Fin 2020, 74 patients avaient été discutés en vue d’un traitement par CAR-T dans le cadre d’un lymphome B diffus à grandes cellules en rechute ou réfractaire. Ont été considérés comme éligibles 40 de ces patients, 26 pour Kymriah et 14 pour Yescarta. Deux patients n’ont pas été infusés (l’un pour échec de production avec progression, et l’autre pour progression).
Une étude rétrospective est en cours pour l’analyse des données d’efficacité et de toxicité. Ce projet fera l’objet de communications futures.
En ce qui concerne le Cliniques universitaires Saint-Luc, les principaux challenges de cette première année ont été la gestion de l’éligibilité des patients, la place du traitement de bridging, la gestion des toxicités immédiates et retardées, mais aussi l’impact de la crise COVID19 sur cette activité.
Éligibilité des patients
Tout patient souffrant d’un DLBCL en rechute ou réfractaire n’est pas forcément un bon candidat pour ces traitements.
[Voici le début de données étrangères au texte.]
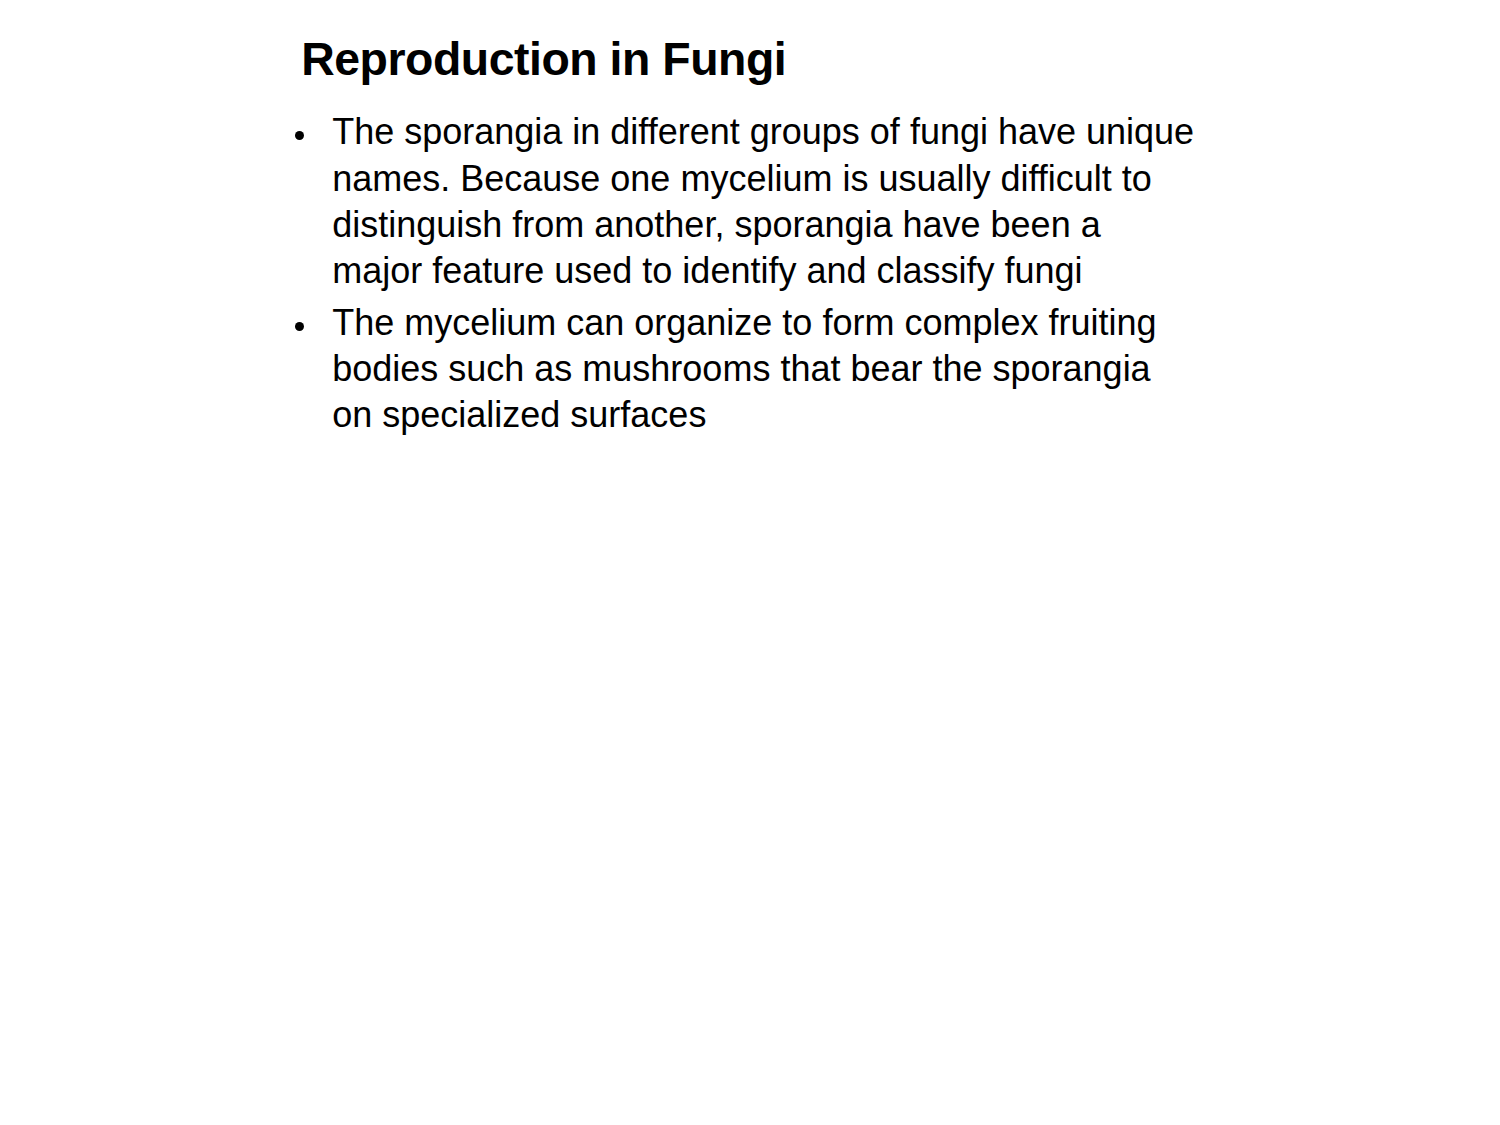Reproduction in Fungi
The sporangia in different groups of fungi have unique names. Because one mycelium is usually difficult to distinguish from another, sporangia have been a major feature used to identify and classify fungi
The mycelium can organize to form complex fruiting bodies such as mushrooms that bear the sporangia on specialized surfaces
Tout d’abord, nous sommes sujets aux conditions de remboursement du médicament par l’INAMI qui autorise actuellement ce traitement dans les cas de DLBCL NOS, lié à une inflammation chronique ou HHV8+, pour des patients âgés de 18 ans ou plus, réfractaires ou en rechute après minimum 2 lignes de traitements, avec un indice de performance ECOG à 0 ou 1. D’autres critères ont été établis par les communautés d’experts à travers le monde, se basant notamment la fonction rénale, pulmonaire, cardiaque (FejVG >50%), l’absence d’infection active, ou encore l’absence d’infiltration neuroméningée. Par ailleurs, la présence d’une maladie très rapidement progressive, avec une forte masse tumorale n’est probablement pas favorable pour ce type de traitement dont la production nécessite un certain délai.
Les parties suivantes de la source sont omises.